Isn’t she beautiful.


----------



## maddysmom (Mar 8, 2012)

maggieh said:


> Beautiful baby!


Thank you Maggie!


----------



## maddysmom (Mar 8, 2012)

wkomorow said:


> She is so adorable. She looks like a little stuff toy.


I just wrote you a different comment but it didnt post for some reason. Anyway, Thankyou!


----------



## maddysmom (Mar 8, 2012)

pippersmom said:


> I'm totally amazed how you always keep your 3 so perfect looking! ❤


oh..but I don’t. I just take the pictures when they are clean, and that isnt often, lol.


----------



## maddysmom (Mar 8, 2012)

Dixie's Mama said:


> Isn’t she beautiful.


Thanku❤


----------



## maddysmom (Mar 8, 2012)

Happinesstogo said:


> Picture perfect!!
> 
> Lainie


Thanku Lainie 💕


----------



## CottonCandy (Jun 23, 2020)

Wow, she is so beautiful. Love the way she is posing for the pic. I seriously admire you and abella's mom for the effort you all put in maintaining your cute lil babies.


----------



## maddysmom (Mar 8, 2012)

CottonCandy said:


> Wow, she is so beautiful. Love the way she is posing for the pic. I seriously admire you and abella's mom for the effort you all put in maintaining your cute lil babies.


Thankyou. That’s very kind of you to say!


----------



## Dstevens (Nov 27, 2020)

Seriously, I could look at her all day! Beautiful!!!❤❤❤


----------



## maddysmom (Mar 8, 2012)

Dstevens said:


> Seriously, I could look at her all day! Beautiful!!!❤❤❤


Awe...thank you so much! ❤


----------



## Abella's Mommy (Mar 31, 2019)

Joanne, I know this is an older thread - but this is the first time I'm seeing it.
Ling-Ling is absolutely Gorgeous! I LOVE her haircut! 
PICTURE PERFECT! 💕 I don't know how you do it - your girls are always so well groomed! & beautiful
🐶🐾🌷


----------



## maddysmom (Mar 8, 2012)

Abella's Mommy said:


> Joanne, I know this is an older thread - but this is the first time I'm seeing it.
> Ling-Ling is absolutely Gorgeous!

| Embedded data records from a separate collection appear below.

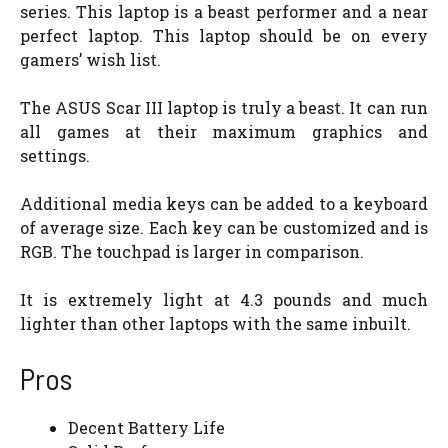
series. This laptop is a beast performer and a near
perfect laptop. This laptop should be on every
gamers’ wish list.
The ASUS Scar III laptop is truly a beast. It can run
all games at their maximum graphics and
settings.
Additional media keys can be added to a keyboard
of average size. Each key can be customized and is
RGB. The touchpad is larger in comparison.
It is extremely light at 4.3 pounds and much
lighter than other laptops with the same inbuilt.
Pros
Decent Battery Life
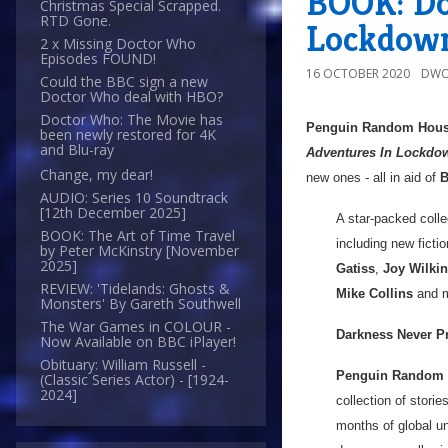
BOOK: Do
Christmas Special Scrapped.
RTD Gone.
Lockdown
2 x Missing Doctor Who
Episodes FOUND!
16 OCTOBER 2020
DWO
Could the BBC sign a new
Doctor Who deal with HBO?
Doctor Who: The Movie has
Penguin Random Hou
been newly restored for 4K
and Blu-ray
Adventures In Lockdo
Change, my dear!
new ones - all in aid of
B
AUDIO: Series 10 Soundtrack
[12th December 2025]
A star-packed colle
BOOK: The Art of Time Travel
including new ficti
by Peter McKinstry [November
2025]
Gatiss
,
Joy Wilki
REVIEW: 'Tidelands: Ghosts &
Mike Collins
and m
Monsters' By Gareth Southwell
The War Games in COLOUR -
Darkness Never Pr
Now Available on BBC iPlayer!
Obituary: William Russell -
Penguin Random
(Classic Series Actor) - [1924-
2024]
collection of storie
months of global u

I LOVE her haircut!
> PICTURE PERFECT! 💕 I don't know how you do it - your girls are always so well groomed! & beautiful
> 🐶🐾🌷


Thanks Paulann! 
Actually, I loved her coat long but it was sooo dense. It took me 2 1/2 hours just to dry her every week and she literally growled at me the whole time, so not very fun.
This is going to have to do. Besides, she seems much happier without all that hair.


----------



## alphagirl (Apr 22, 2007)

She is such a beauty! Is there a name for her haircut? I would love it for when my baby arrives....


----------



## The A Team (Dec 1, 2005)

What a beauty! I actually _sighed_ when I saw her photo


----------



## maddysmom (Mar 8, 2012)

alphagirl said:


> She is such a beauty! Is there a name for her haircut? I would love it for when my baby arrives....


Thankyou. Its called a Korean cut. Very easy to maintain and looks super cute!


----------



## maddysmom (Mar 8, 2012)

The A Team said:


> What a beauty! I actually _sighed_ when I saw her photo


Thanks Pat ❤


----------